Who exactly is Seraphim? How influential is he? How should we weight his words? These questions are not asked nor answered — leaving the impression that Greece is a priest ridden small-minded country. A little research, or knowledge of the Greek religious scene, would reveal that Seraphim has form. In 2011 I reported:
Jews are to blame for a host of the world’s ills, from homosexuality to the Holocaust, a Greek Orthodox Church leader told an Athens television programme last month.
In a Dec 20 interview broadcast on the MEGA television network, Metropolitan Seraphim of Piraeus laid the blame for Greece’s financial meltdown on an international Zionist conspiracy and a cabal of Jewish bankers who sought to “enslave Greece and Christian Orthodoxy.”

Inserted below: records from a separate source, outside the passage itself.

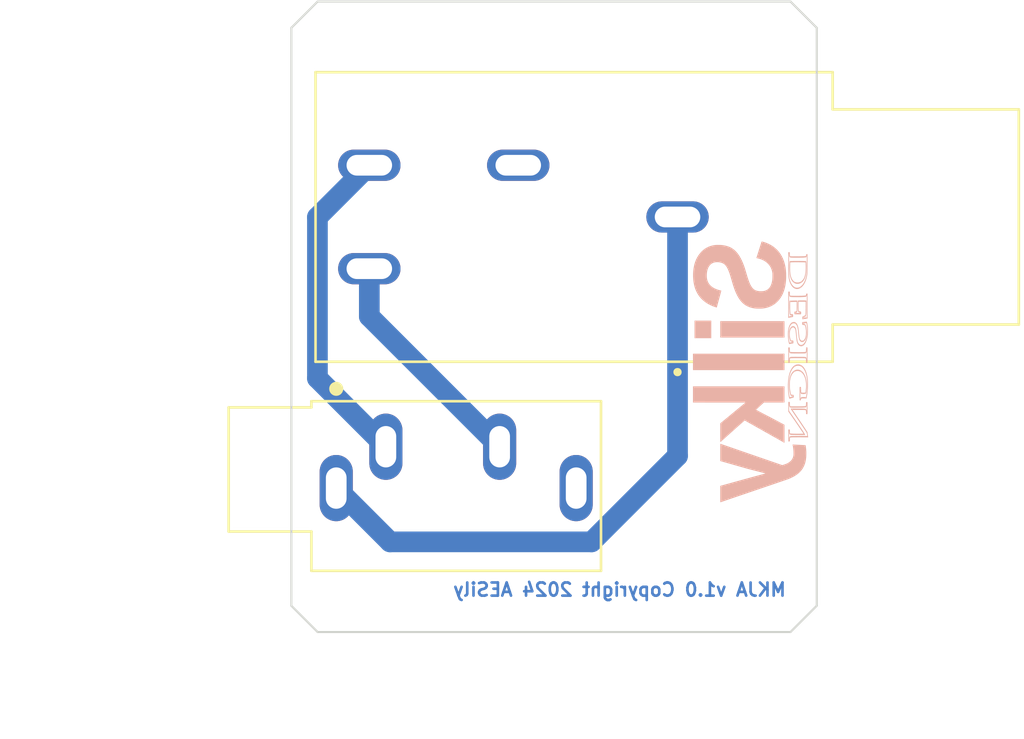
<source format=kicad_pcb>
(kicad_pcb (version 20221018) (generator pcbnew)

  (general
    (thickness 1.6)
  )

  (paper "A" portrait)
  (title_block
    (title "MuKOB - Jack Adaptor")
    (date "2024-01-05")
    (rev "1.0")
    (company "Silky Design (AESilky)")
    (comment 1 "Copyright 2024 AESilky")
  )

  (layers
    (0 "F.Cu" signal)
    (31 "B.Cu" signal)
    (32 "B.Adhes" user "B.Adhesive")
    (33 "F.Adhes" user "F.Adhesive")
    (34 "B.Paste" user)
    (35 "F.Paste" user)
    (36 "B.SilkS" user "B.Silkscreen")
    (37 "F.SilkS" user "F.Silkscreen")
    (38 "B.Mask" user)
    (39 "F.Mask" user)
    (40 "Dwgs.User" user "User.Drawings")
    (41 "Cmts.User" user "User.Comments")
    (42 "Eco1.User" user "User.Eco1")
    (43 "Eco2.User" user "User.Eco2")
    (44 "Edge.Cuts" user)
    (45 "Margin" user)
    (46 "B.CrtYd" user "B.Courtyard")
    (47 "F.CrtYd" user "F.Courtyard")
    (48 "B.Fab" user)
    (49 "F.Fab" user)
    (50 "User.1" user)
    (51 "User.2" user)
    (52 "User.3" user)
    (53 "User.4" user)
    (54 "User.5" user)
    (55 "User.6" user)
    (56 "User.7" user)
    (57 "User.8" user)
    (58 "User.9" user)
  )

  (setup
    (stackup
      (layer "F.SilkS" (type "Top Silk Screen"))
      (layer "F.Paste" (type "Top Solder Paste"))
      (layer "F.Mask" (type "Top Solder Mask") (thickness 0.01))
      (layer "F.Cu" (type "copper") (thickness 0.035))
      (layer "dielectric 1" (type "core") (thickness 1.51) (material "FR4") (epsilon_r 4.5) (loss_tangent 0.02))
      (layer "B.Cu" (type "copper") (thickness 0.035))
      (layer "B.Mask" (type "Bottom Solder Mask") (thickness 0.01))
      (layer "B.Paste" (type "Bottom Solder Paste"))
      (layer "B.SilkS" (type "Bottom Silk Screen"))
      (copper_finish "None")
      (dielectric_constraints no)
    )
    (pad_to_mask_clearance 0)
    (pcbplotparams
      (layerselection 0x00010f0_ffffffff)
      (plot_on_all_layers_selection 0x0000000_00000000)
      (disableapertmacros false)
      (usegerberextensions false)
      (usegerberattributes true)
      (usegerberadvancedattributes true)
      (creategerberjobfile true)
      (dashed_line_dash_ratio 12.000000)
      (dashed_line_gap_ratio 3.000000)
      (svgprecision 4)
      (plotframeref false)
      (viasonmask false)
      (mode 1)
      (useauxorigin true)
      (hpglpennumber 1)
      (hpglpenspeed 20)
      (hpglpendiameter 15.000000)
      (dxfpolygonmode true)
      (dxfimperialunits true)
      (dxfusepcbnewfont true)
      (psnegative false)
      (psa4output false)
      (plotreference true)
      (plotvalue true)
      (plotinvisibletext false)
      (sketchpadsonfab false)
      (subtractmaskfromsilk false)
      (outputformat 1)
      (mirror false)
      (drillshape 0)
      (scaleselection 1)
      (outputdirectory "gerbers/mkja/")
    )
  )

  (net 0 "")
  (net 1 "Net-(J1-Pad1)")
  (net 2 "unconnected-(J1-Pad4)")
  (net 3 "/KEY_PDL_DOT-")
  (net 4 "/PDL_DASH-")
  (net 5 "unconnected-(J2-Pad4)")

  (footprint "AES_Library:CUI_SJ1-3534NG-audio-jack" (layer "F.Cu") (at 103.515 116.6125))

  (footprint "AES_Library:CUI_SJ-63063B-audio-jack" (layer "F.Cu") (at 120.015 103.505 180))

  (footprint "AES_Library:SILKY-DESIGN-logo-0_50-AES" (layer "B.Cu") (at 123.546103 111.045673 -90))

  (gr_line (start 102.616 93.091) (end 125.476 93.091)
    (stroke (width 0.1) (type default)) (layer "Edge.Cuts") (tstamp 0021ea60-1f97-4190-8338-c662af54eb19))
  (gr_line (start 101.346 122.301) (end 101.346 94.361)
    (stroke (width 0.1) (type default)) (layer "Edge.Cuts") (tstamp 052ced85-d3e2-4658-bd7d-b35445eec210))
  (gr_line (start 101.346 94.361) (end 102.616 93.091)
    (stroke (width 0.1) (type default)) (layer "Edge.Cuts") (tstamp 489bb94e-bd4a-4388-b0ff-dac1658b419d))
  (gr_line (start 125.476 93.091) (end 126.746 94.361)
    (stroke (width 0.1) (type default)) (layer "Edge.Cuts") (tstamp 611d0425-354e-4636-8130-cf3d61a60742))
  (gr_line (start 125.476 123.571) (end 126.746 122.301)
    (stroke (width 0.1) (type default)) (layer "Edge.Cuts") (tstamp c2901588-b041-43b1-9867-4de436c49770))
  (gr_line (start 102.616 123.571) (end 101.346 122.301)
    (stroke (width 0.1) (type default)) (layer "Edge.Cuts") (tstamp d20c0f84-1d43-43f3-8b20-052bc1a60077))
  (gr_line (start 125.476 123.571) (end 102.616 123.571)
    (stroke (width 0.1) (type default)) (layer "Edge.Cuts") (tstamp dca6de72-475a-45c9-af1d-12e2947fc363))
  (gr_line (start 126.746 94.361) (end 126.746 122.301)
    (stroke (width 0.1) (type default)) (layer "Edge.Cuts") (tstamp fa33c1a4-7893-4fe0-a226-1206ec1bb3db))
  (gr_text "MKJA v1.0 Copyright 2024 AESily" (at 125.3236 121.8946) (layer "B.Cu") (tstamp 6423ca1d-1630-4a7c-aca0-904619966936)
    (effects (font (size 0.635 0.635) (thickness 0.127) bold) (justify left bottom mirror))
  )
  (dimension (type aligned) (layer "User.2") (tstamp 7d196cde-cd77-46fc-bee1-741f5531de4c)
    (pts (xy 102.616 123.571) (xy 102.616 93.091))
    (height -9.271)
    (gr_text "1.2000 in" (at 92.195 108.331 90) (layer "User.2") (tstamp 7d196cde-cd77-46fc-bee1-741f5531de4c)
      (effects (font (size 1 1) (thickness 0.15)))
    )
    (format (prefix "") (suffix "") (units 3) (units_format 1) (precision 4))
    (style (thickness 0.15) (arrow_length 1.27) (text_position_mode 0) (extension_height 0.58642) (extension_offset 0.5) keep_text_aligned)
  )
  (dimension (type aligned) (layer "User.2") (tstamp c445a017-23c9-4370-b368-cdf5e53b9413)
    (pts (xy 101.346 122.301) (xy 126.746 122.301))
    (height 5.816599)
    (gr_text "1.0000 in" (at 114.046 126.967599) (layer "User.2") (tstamp c445a017-23c9-4370-b368-cdf5e53b9413)
      (effects (font (size 1 1) (thickness 0.15)))
    )
    (format (prefix "") (suffix "") (units 3) (units_format 1) (precision 4))
    (style (thickness 0.15) (arrow_length 1.27) (text_position_mode 0) (extension_height 0.58642) (extension_offset 0.5) keep_text_aligned)
  )

  (segment (start 106.115 119.2125) (end 103.515 116.6125) (width 1) (layer "B.Cu") (net 1) (tstamp 3acf3807-5831-45ab-8b0c-b94c3ac3c07b))
  (segment (start 120.015 103.505) (end 120.015 115.058084) (width 1) (layer "B.Cu") (net 1) (tstamp a32d6ccf-244e-4a76-9456-295b0ed3f31e))
  (segment (start 120.015 115.058084) (end 115.860584 119.2125) (width 1) (layer "B.Cu") (net 1) (tstamp cb9353bd-69e5-4070-81f6-6fedb81208e1))
  (segment (start 115.860584 119.2125) (end 106.115 119.2125) (width 1) (layer "B.Cu") (net 1) (tstamp d235a430-5283-4e2c-92e0-9a90ff89f245))
  (segment (start 102.607 111.3045) (end 105.915 114.6125) (width 1) (layer "B.Cu") (net 3) (tstamp 402961a2-c524-48a7-a28f-11e2c4242c4f))
  (segment (start 102.607 103.513) (end 102.607 111.3045) (width 1) (layer "B.Cu") (net 3) (tstamp 850bdc0c-f7d2-4471-b551-75c702133017))
  (segment (start 105.115 101.005) (end 102.607 103.513) (width 1) (layer "B.Cu") (net 3) (tstamp a4ad0553-ed8d-4049-b635-077bc27e8360))
  (segment (start 105.115 108.3125) (end 111.415 114.6125) (width 1) (layer "B.Cu") (net 4) (tstamp b5a04bef-0980-479f-911f-3a44e14f307d))
  (segment (start 105.115 106.005) (end 105.115 108.3125) (width 1) (layer "B.Cu") (net 4) (tstamp e9f28bd1-d0af-49d9-9545-f48a46a5191f))

)

</source>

I grant you The Church of England Newspaper is not a must read for journalists. Sadly the paper’s circulation has not changed in recent years. When it started in 1828 it numbered around 12,000 subscribers and I think its current numbers are about the same –perhaps we should prune the circulation list. Nonetheless Seraphim’s views on Jews, (he believes Hitler was a tool of a Zionist conspiracy), have been reported in the New York Times and other English-language outlets.
Would it have put Seraphim’s letter in context if readers knew of his fantasies about a Jewish world conspiracy? Would his views on Freemasons and the nefarious influence of secret societies seeking to create a new world order provide context to his views on civil unions?
Presented with a golden opportunity of a crazed cleric denouncing politicians who would support same-sex unions, The Guardian ran an advocacy story that boiled down to its essence said: “See how opponents of gay marriage think. You can dismiss all objections to gay marriage because the argument does not rise above Seraphim’s silliness.”
I am not seeking to address the question of the rights or wrongs of gay marriage in this post. What I am discussing is journalism. What a good newspaper should have done in this case it to note Seraphim’s other controversial views in its description of the cleric. Context is key and the omission of important information, whether through ignorance or editorial design, colors a story.
In short, readers you cannot trust The Guardian‘s account to give you a full and balanced picture. If you are looking to reinforce preexisting prejudices, you have something here that will do quite nicely. But it is not journalism.
Reporters — a story that is too good to be true, should be investigated — as it may well be too good to be true.